Es ist Aufgabe des 1. Sekretärs, das Protokoll zu führen. Aber weil der noch am selben Abend eine Dienstreise antreten musste, drückte man mir, dem 2. Sekretär, die Niederschrift über das Meeting am Dienstagabend aufs Auge. Ein Gast war angekündigt, ein junger Gynäkologe aus dem Nachbarclub, der einen Vortrag mit dem harmlosen Titel "Präventivmedizin" halten wollte.

 

 

Ein Gynäkologe also, aus einem sehr jungen Club, in dem die Damen beziehungsweise Partnerinnen im Schnitt so um die 40 Jahre alt waren. Bei uns dürfte der Mittelwert mindestens zehn Jahre mehr betragen haben. Er hatte den Vortrag bei den eigenen Leuten schon einmal gehalten und dafür sehr viel Lob und Anerkennung erfahren. Dieses Mal stellten also wir die Zuhörerschaft und es waren ungewöhnlich viele Damen anwesend.

 

Ich weiß nicht, was den Referenten geritten hat, jedenfalls streifte er sein Thema "Präventivmedizin" eigentlich nur am Rande und gab dem Vortrag kurzerhand den Untertitel "La femme meurt deux fois" – "Die Frau stirbt zweimal".

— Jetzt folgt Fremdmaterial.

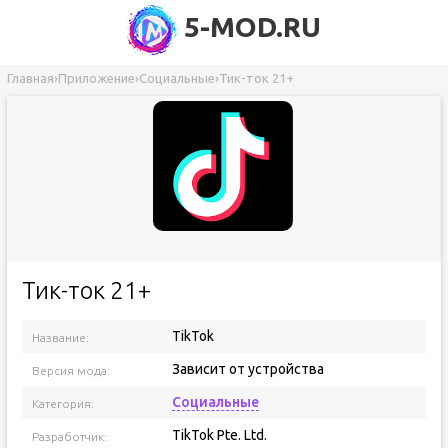
5-MOD.RU
Главная
›
Приложение
›
Социальные
›
Тик-ток 21+
Тик-ток 21+
TikTok
Название:
Зависит от устройства
Версия мода:
Социальные
Категория:
TikTok Pte. Ltd.
Разработчик:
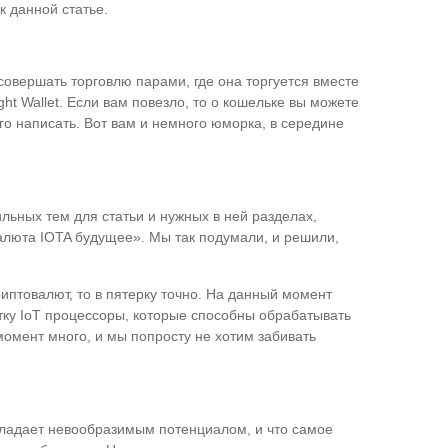
к данной статье.
 совершать торговлю парами, где она торгуется вместе
ht Wallet. Если вам повезло, то о кошельке вы можете
его написать. Вот вам и немного юморка, в середине
ильных тем для статьи и нужных в ней разделах,
валюта IOTA будущее». Мы так подумали, и решили,
криптовалют, то в пятерку точно. На данный момент
отку IoT процессоры, которые способны обрабатывать
момент много, и мы попросту не хотим забивать
обладает невообразимым потенциалом, и что самое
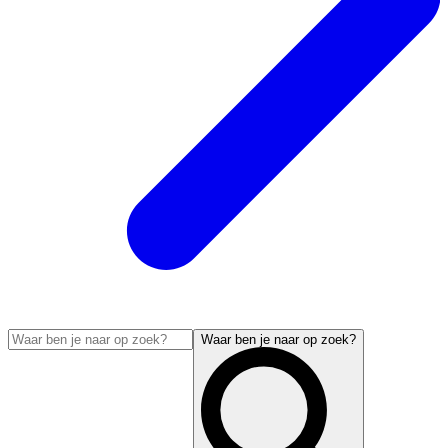
Waar ben je naar op zoek?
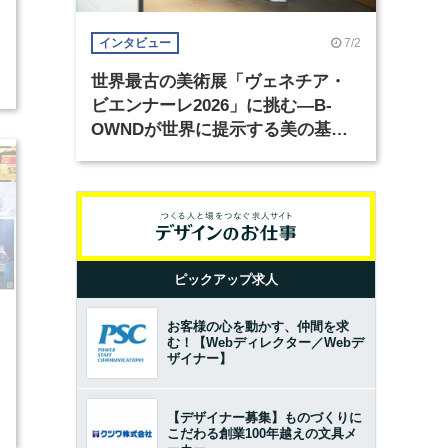
7/2
インタビュー
2
世界最古の美術展「ヴェネチア・
ビエンナーレ2026」に挑む―B-
OWNDが世界に提示する美の基準
とは？（前編）
ピックアップ求人
お客様の心を動かす、仲間を求
7
む！【Webディレクター／Webデ
ザイナー】
2
【デザイナー募集】ものづくりに
こだわる創業100年越えの文具メ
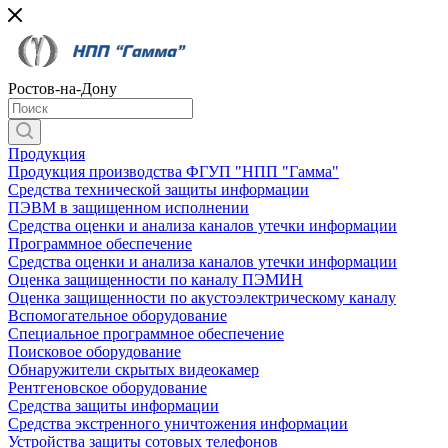
Ростов-на-Дону
Продукция
Продукция производства ФГУП "НПП "Гамма"
Средства технической защиты информации
ПЭВМ в защищенном исполнении
Средства оценки и анализа каналов утечки информации
Программное обеспечение
Средства оценки и анализа каналов утечки информации
Оценка защищенности по каналу ПЭМИН
Оценка защищенности по акустоэлектрическому каналу
Вспомогательное оборудование
Специальное программное обеспечение
Поисковое оборудование
Обнаружители скрытых видеокамер
Рентгеновское оборудование
Средства защиты информации
Средства экстренного уничтожения информации
Устройства защиты сотовых телефонов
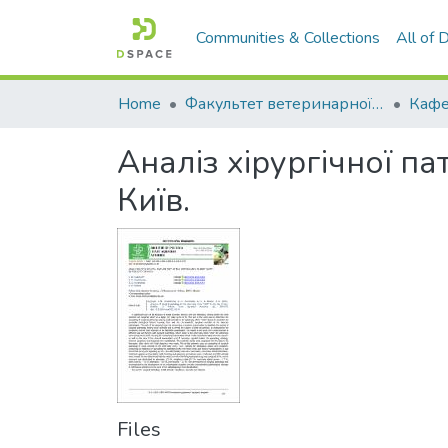
Communities & Collections
All of
Home
Факультет ветеринарної медицини
Аналіз хірургічної па
Київ.
Files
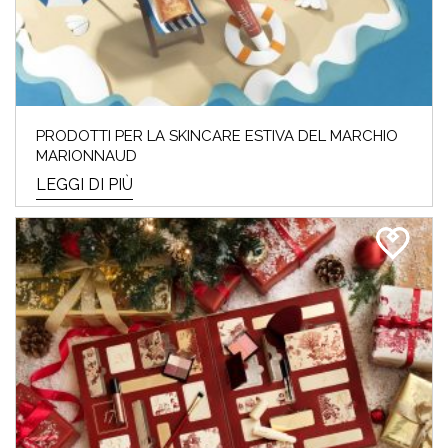
PRODOTTI PER LA SKINCARE ESTIVA DEL MARCHIO
MARIONNAUD
LEGGI DI PIÙ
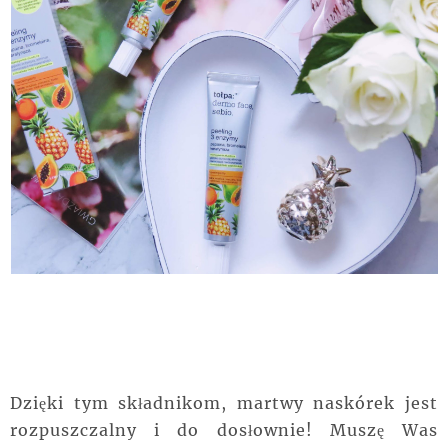
Dzięki tym składnikom, martwy naskórek jest
rozpuszczalny i do dosłownie! Muszę Was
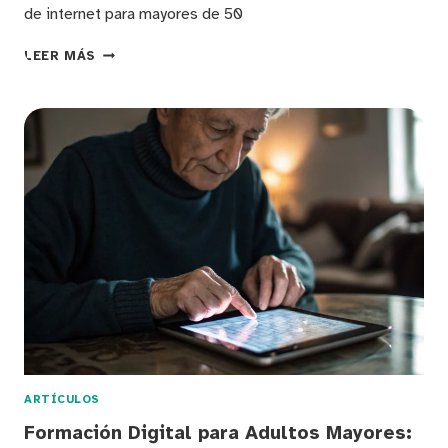
de internet para mayores de 50
CAPACITACIÓN
LEER MÁS
DIGITAL
PARA
ADULTOS
MAYORES:
HERRAMIENTAS
Y
COMPETENCIAS
PARA
UNA
TECNOLOGÍA
INCLUSIVA
ARTÍCULOS
Formación Digital para Adultos Mayores:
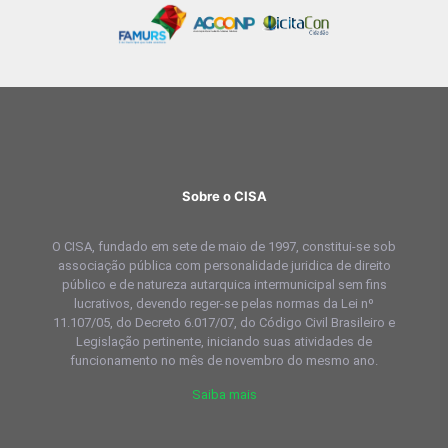
Sobre o CISA
O CISA, fundado em sete de maio de 1997, constitui-se sob
associação pública com personalidade juridica de direito
público e de natureza autarquica intermunicipal sem fins
lucrativos, devendo reger-se pelas normas da Lei nº
11.107/05, do Decreto 6.017/07, do Código Civil Brasileiro e
Legislação pertinente, iniciando suas atividades de
funcionamento no mês de novembro do mesmo ano.
Saiba mais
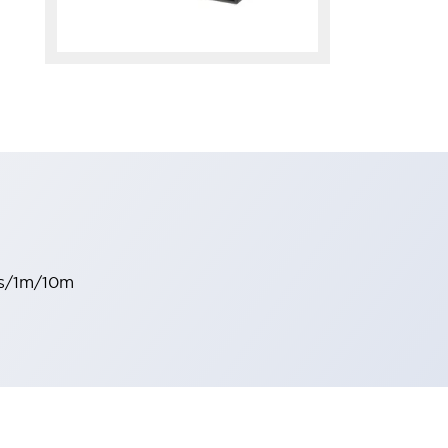
0s/1m/10m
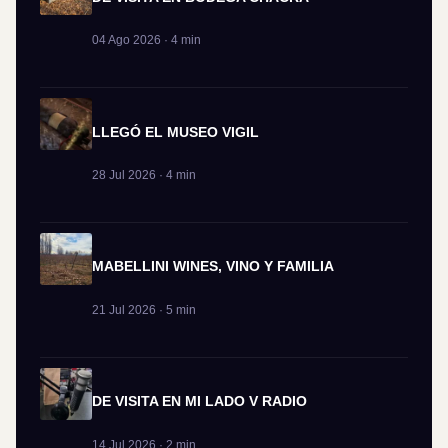
04 Ago 2026 · 4 min
LLEGÓ EL MUSEO VIGIL
28 Jul 2026 · 4 min
MABELLINI WINES, VINO Y FAMILIA
21 Jul 2026 · 5 min
DE VISITA EN MI LADO V RADIO
14 Jul 2026 · 2 min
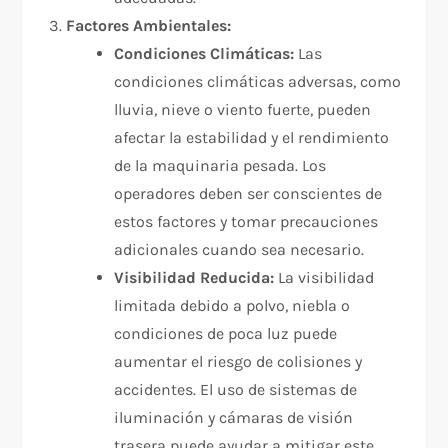
Factores Ambientales:
Condiciones Climáticas:
Las
condiciones climáticas adversas, como
lluvia, nieve o viento fuerte, pueden
afectar la estabilidad y el rendimiento
de la maquinaria pesada. Los
operadores deben ser conscientes de
estos factores y tomar precauciones
adicionales cuando sea necesario.
Visibilidad Reducida:
La visibilidad
limitada debido a polvo, niebla o
condiciones de poca luz puede
aumentar el riesgo de colisiones y
accidentes. El uso de sistemas de
iluminación y cámaras de visión
trasera puede ayudar a mitigar este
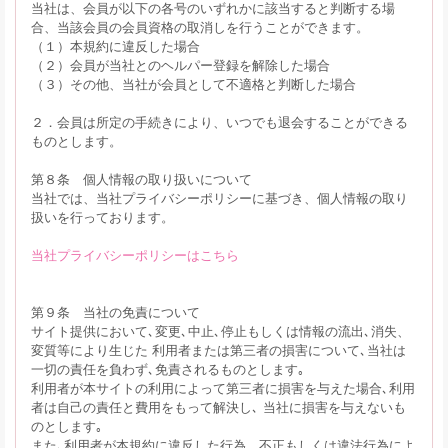
当社は、会員が以下の各号のいずれかに該当すると判断する場
合、当該会員の会員資格の取消しを行うことができます。
（１）本規約に違反した場合
（２）会員が当社とのヘルパー登録を解除した場合
（３）その他、当社が会員として不適格と判断した場合
２．会員は所定の手続きにより、いつでも退会することができる
ものとします。
第８条 個人情報の取り扱いについて
当社では、当社プライバシーポリシーに基づき、個人情報の取り
扱いを行っております。
当社プライバシーポリシーはこちら
第９条 当社の免責について
サイト提供において､変更､中止､停止もしくは情報の流出､消失、
変質等により生じた 利用者または第三者の損害について､当社は
一切の責任を負わず､免責されるものとします｡
利用者が本サイトの利用によって第三者に損害を与えた場合､利用
者は自己の責任と費用をもって解決し､ 当社に損害を与えないも
のとします｡
また､利用者が本規約に違反した行為、不正もしくは違法行為によ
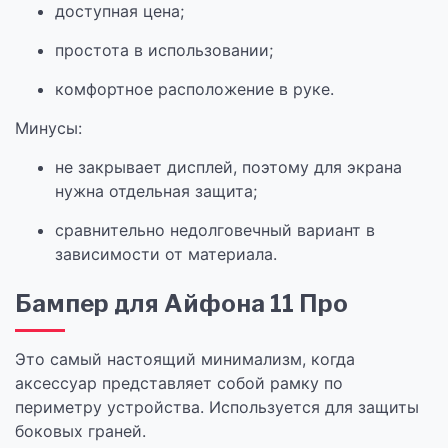
доступная цена;
простота в использовании;
комфортное расположение в руке.
Минусы:
не закрывает дисплей, поэтому для экрана
нужна отдельная защита;
сравнительно недолговечный вариант в
зависимости от материала.
Бампер для Айфона 11 Про
Это самый настоящий минимализм, когда
аксессуар представляет собой рамку по
периметру устройства. Используется для защиты
боковых граней.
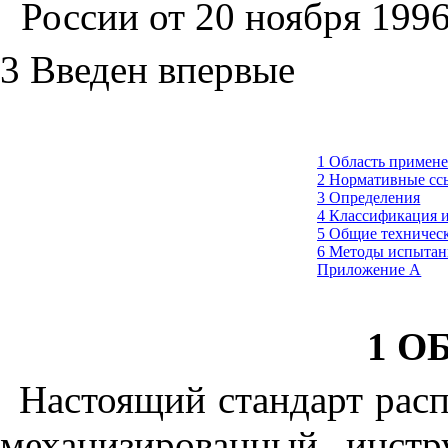
России от 20 ноября 1996
3 Введен впервые
1 Область примен
2 Нормативные сс
3 Определения
4 Классификация и
5 Общие техничес
6 Методы испыта
Приложение А
1 О
Настоящий стандарт рас
механизированный инстр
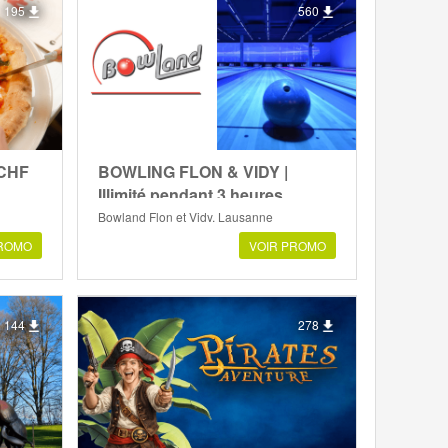
195
560
 CHF
BOWLING FLON & VIDY |
Illimité pendant 3 heures
Bowland Flon et Vidy, Lausanne
PROMO
VOIR PROMO
144
278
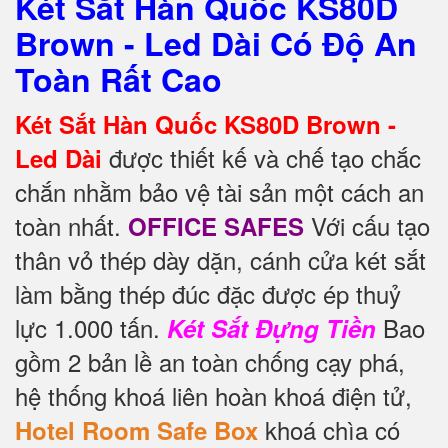
Két Sắt Hàn Quốc KS80D
Brown - Led Dài Có Độ An
Toàn Rất Cao
Két Sắt Hàn Quốc KS80D Brown -
được thiết kế và chế tạo chắc
Led Dài
chắn nhằm bảo vệ tài sản một cách an
toàn nhất.
Với cấu tạo
OFFICE SAFES
thân vỏ thép dày dặn, cánh cửa két sắt
làm bằng thép đúc đặc được ép thuỷ
lực 1.000 tấn.
Bao
Két Sắt Đựng Tiền
gồm 2 bản lề an toàn chống cạy phá,
hệ thống khoá liên hoàn khoá điện tử,
khoá chìa có
Hotel Room Safe Box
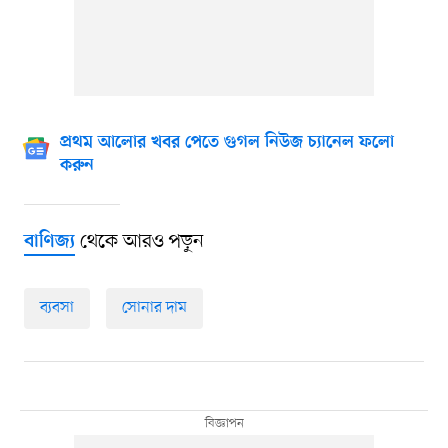
প্রথম আলোর খবর পেতে গুগল নিউজ চ্যানেল ফলো
করুন
থেকে আরও পড়ুন
বাণিজ্য
ব্যবসা
সোনার দাম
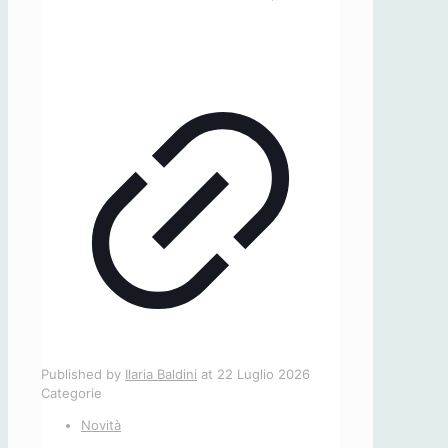
Published by
Ilaria Baldini
at
22 Luglio 2026
Categorie
Novità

Ich zitiere wörtlich aus dem von mir verfassten Protokoll: "Ungeahnte Schwierigkeiten bereitet es, kurz niederzuschreiben, was mir jungem Mann doch unglaublich fern ist, 'Klimakterium', 'Menopause', 'Verlust der Fruchtbarkeit der Frau' und Altern schlechthin. Der Referent behandelte diese Themen in einem nicht nur medizinischen Fachvortrag, sondern er belegte mit ausgewählten Zitaten aus Literatur und Kirchengeschichte, dass nicht nur die betroffenen Frauen, sondern auch Dichter und Denker in vielfältiger Weise beschäftigte, dass die Keimdrüsen der Frau als einzige Organe lange vor dem Tode des Individuums ihre Funktion einstellen."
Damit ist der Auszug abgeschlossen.